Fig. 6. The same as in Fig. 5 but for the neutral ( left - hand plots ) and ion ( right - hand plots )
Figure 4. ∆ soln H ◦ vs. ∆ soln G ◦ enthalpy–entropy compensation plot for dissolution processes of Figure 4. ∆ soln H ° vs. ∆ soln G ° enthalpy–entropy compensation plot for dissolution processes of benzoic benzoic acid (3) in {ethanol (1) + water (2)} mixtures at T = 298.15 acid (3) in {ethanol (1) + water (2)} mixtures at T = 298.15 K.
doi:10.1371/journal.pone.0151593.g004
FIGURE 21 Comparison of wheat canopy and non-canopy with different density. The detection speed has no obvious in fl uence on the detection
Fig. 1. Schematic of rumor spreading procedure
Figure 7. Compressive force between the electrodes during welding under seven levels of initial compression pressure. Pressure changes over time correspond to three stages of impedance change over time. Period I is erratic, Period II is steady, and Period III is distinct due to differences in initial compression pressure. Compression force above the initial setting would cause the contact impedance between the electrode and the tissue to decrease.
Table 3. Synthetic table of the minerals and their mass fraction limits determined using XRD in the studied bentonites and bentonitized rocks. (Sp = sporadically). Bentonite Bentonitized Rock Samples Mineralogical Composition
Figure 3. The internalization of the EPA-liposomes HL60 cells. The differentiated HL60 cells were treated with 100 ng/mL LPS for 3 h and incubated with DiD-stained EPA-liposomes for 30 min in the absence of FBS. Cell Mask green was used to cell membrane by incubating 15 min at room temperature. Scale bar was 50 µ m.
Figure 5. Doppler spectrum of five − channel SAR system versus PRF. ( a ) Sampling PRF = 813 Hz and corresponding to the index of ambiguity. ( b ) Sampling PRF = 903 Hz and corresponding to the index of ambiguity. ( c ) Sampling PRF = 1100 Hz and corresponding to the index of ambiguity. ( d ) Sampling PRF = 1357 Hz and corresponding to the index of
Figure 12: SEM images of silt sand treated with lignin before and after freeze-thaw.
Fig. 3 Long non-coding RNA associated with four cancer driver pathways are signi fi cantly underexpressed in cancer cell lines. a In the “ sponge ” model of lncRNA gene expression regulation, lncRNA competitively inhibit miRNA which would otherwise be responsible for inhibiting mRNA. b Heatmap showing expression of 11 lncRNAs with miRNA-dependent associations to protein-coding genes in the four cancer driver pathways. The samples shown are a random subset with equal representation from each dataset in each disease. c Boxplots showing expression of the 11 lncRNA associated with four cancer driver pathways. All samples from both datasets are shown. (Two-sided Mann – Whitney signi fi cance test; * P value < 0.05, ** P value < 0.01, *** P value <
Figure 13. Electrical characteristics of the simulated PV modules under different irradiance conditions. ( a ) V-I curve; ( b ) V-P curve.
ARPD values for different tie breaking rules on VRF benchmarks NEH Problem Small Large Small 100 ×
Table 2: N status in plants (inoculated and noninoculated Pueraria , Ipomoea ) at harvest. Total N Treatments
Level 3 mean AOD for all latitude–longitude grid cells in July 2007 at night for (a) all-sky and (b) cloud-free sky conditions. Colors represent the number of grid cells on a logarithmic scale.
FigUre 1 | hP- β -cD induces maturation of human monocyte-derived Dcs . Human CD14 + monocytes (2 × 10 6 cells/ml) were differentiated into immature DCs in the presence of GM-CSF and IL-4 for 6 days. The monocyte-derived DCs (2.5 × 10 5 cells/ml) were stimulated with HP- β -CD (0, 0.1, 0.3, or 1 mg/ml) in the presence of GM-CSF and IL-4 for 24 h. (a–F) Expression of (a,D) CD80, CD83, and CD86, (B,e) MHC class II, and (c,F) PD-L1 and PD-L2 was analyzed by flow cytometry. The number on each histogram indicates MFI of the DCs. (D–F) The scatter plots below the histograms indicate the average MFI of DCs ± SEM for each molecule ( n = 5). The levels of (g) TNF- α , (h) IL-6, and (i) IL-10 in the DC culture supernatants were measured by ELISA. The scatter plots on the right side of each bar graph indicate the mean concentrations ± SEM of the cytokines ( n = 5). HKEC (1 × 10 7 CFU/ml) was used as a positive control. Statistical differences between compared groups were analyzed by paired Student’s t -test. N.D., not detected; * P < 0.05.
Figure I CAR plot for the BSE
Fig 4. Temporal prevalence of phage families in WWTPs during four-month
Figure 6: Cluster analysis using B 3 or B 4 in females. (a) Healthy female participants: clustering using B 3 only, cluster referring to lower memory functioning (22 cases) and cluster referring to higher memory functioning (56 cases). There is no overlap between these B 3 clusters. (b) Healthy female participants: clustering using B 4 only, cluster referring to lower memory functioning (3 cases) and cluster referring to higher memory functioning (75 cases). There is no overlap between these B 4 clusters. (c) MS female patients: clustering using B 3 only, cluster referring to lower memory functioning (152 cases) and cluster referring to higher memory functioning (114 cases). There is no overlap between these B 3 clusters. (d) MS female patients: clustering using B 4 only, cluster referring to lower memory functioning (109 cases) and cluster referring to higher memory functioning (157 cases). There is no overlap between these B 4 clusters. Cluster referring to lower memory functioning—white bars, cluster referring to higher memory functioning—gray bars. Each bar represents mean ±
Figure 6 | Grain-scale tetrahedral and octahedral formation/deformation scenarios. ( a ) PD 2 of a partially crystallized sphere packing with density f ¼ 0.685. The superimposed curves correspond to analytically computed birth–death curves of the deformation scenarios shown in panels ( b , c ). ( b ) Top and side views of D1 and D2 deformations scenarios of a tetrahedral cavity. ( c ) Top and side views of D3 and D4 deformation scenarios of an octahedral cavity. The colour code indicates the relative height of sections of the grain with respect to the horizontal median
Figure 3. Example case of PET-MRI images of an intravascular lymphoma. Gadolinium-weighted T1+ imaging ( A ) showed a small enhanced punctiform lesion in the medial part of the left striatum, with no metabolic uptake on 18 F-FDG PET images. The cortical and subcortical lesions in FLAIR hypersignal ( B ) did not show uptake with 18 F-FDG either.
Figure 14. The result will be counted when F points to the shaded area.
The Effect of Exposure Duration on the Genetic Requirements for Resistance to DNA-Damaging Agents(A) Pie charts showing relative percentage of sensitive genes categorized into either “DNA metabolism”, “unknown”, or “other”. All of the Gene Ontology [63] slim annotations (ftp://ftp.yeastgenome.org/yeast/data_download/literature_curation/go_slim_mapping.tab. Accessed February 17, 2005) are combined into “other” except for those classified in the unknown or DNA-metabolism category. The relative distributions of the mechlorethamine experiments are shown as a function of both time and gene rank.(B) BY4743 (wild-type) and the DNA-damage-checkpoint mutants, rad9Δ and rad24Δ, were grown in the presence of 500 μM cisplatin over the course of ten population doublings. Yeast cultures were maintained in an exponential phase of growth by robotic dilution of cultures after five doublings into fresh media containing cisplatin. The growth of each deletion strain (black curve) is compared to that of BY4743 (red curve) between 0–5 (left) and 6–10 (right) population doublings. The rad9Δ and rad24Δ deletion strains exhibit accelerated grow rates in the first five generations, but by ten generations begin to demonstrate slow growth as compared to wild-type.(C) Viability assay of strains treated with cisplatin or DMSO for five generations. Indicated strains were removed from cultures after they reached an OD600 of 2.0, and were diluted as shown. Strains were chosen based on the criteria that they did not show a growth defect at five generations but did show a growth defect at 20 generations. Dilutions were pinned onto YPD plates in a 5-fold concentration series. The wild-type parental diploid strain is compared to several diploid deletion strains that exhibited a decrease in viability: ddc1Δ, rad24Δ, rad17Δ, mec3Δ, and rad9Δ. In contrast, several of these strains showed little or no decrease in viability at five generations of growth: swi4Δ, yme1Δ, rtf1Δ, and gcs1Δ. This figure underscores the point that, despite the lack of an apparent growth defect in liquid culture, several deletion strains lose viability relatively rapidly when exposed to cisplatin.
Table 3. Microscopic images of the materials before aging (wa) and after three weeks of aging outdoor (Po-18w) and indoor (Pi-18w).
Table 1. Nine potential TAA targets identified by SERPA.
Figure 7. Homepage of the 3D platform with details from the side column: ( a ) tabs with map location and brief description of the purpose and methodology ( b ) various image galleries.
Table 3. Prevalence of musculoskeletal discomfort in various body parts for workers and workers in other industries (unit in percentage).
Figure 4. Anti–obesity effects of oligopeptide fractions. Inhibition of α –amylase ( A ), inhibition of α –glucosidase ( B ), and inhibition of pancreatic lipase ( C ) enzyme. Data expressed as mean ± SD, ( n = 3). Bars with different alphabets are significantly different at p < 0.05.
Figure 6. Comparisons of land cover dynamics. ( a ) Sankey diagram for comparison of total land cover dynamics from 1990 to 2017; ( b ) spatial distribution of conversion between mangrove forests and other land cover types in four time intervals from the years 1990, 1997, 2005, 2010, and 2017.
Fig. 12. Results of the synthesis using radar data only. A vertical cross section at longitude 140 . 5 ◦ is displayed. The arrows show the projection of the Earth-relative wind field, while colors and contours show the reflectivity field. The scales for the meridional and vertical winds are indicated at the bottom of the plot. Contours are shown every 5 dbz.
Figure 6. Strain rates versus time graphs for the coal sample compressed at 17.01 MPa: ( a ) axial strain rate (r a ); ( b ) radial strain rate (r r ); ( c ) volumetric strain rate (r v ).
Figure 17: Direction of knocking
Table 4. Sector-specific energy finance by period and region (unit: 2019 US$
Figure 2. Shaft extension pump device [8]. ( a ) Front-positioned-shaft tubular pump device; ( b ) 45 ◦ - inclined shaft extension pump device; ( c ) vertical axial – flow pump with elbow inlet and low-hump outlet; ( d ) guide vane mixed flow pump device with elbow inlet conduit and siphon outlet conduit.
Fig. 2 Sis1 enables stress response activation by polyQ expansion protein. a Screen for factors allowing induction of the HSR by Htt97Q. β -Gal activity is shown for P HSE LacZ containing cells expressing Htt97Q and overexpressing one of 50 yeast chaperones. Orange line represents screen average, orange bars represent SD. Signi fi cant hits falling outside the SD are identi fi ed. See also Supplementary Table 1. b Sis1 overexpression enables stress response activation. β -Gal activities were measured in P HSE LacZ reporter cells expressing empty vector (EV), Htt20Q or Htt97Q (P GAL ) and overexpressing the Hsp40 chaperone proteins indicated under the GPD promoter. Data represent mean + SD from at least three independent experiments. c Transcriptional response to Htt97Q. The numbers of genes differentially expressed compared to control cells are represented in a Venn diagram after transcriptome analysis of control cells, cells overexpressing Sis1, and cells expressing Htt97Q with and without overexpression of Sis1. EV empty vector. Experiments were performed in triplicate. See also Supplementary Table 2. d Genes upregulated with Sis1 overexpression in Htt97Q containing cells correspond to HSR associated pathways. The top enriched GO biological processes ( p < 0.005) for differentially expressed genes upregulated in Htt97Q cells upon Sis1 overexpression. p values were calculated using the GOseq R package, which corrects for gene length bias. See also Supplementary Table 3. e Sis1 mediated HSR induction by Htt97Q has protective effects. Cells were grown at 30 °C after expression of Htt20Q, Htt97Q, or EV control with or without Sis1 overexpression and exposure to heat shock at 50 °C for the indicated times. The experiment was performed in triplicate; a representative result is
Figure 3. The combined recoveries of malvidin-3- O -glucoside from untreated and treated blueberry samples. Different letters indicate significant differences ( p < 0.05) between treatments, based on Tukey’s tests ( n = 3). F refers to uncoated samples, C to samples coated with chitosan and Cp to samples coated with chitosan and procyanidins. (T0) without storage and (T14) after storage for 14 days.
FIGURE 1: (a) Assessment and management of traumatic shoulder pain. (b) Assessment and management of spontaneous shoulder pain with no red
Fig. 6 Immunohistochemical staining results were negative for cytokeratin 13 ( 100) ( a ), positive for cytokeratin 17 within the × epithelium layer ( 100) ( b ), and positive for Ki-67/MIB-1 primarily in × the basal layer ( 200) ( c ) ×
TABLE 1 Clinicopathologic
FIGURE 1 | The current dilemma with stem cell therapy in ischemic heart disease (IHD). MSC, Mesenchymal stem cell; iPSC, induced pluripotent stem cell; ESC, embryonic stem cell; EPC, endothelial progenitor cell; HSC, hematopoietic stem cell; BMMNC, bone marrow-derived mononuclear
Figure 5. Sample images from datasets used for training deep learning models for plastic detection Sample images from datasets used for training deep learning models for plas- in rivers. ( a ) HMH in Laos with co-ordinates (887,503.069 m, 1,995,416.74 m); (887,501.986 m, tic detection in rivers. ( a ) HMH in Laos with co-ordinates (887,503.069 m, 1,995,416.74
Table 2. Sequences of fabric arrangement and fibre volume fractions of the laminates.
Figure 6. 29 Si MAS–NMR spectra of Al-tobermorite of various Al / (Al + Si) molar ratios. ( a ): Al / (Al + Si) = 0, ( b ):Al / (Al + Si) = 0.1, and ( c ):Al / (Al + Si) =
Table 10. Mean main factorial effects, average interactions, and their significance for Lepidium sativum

EXERCISE INSTRUCTIONS
Note every line of the records that holds the word "positive", and copy it.

EXERCISE RESPONSE
FigUre 1 | hP- β -cD induces maturation of human monocyte-derived Dcs . Human CD14 + monocytes (2 × 10 6 cells/ml) were differentiated into immature DCs in the presence of GM-CSF and IL-4 for 6 days. The monocyte-derived DCs (2.5 × 10 5 cells/ml) were stimulated with HP- β -CD (0, 0.1, 0.3, or 1 mg/ml) in the presence of GM-CSF and IL-4 for 24 h. (a–F) Expression of (a,D) CD80, CD83, and CD86, (B,e) MHC class II, and (c,F) PD-L1 and PD-L2 was analyzed by flow cytometry. The number on each histogram indicates MFI of the DCs. (D–F) The scatter plots below the histograms indicate the average MFI of DCs ± SEM for each molecule ( n = 5). The levels of (g) TNF- α , (h) IL-6, and (i) IL-10 in the DC culture supernatants were measured by ELISA. The scatter plots on the right side of each bar graph indicate the mean concentrations ± SEM of the cytokines ( n = 5). HKEC (1 × 10 7 CFU/ml) was used as a positive control. Statistical differences between compared groups were analyzed by paired Student’s t -test. N.D., not detected; * P < 0.05.
Fig. 6 Immunohistochemical staining results were negative for cytokeratin 13 ( 100) ( a ), positive for cytokeratin 17 within the × epithelium layer ( 100) ( b ), and positive for Ki-67/MIB-1 primarily in × the basal layer ( 200) ( c ) ×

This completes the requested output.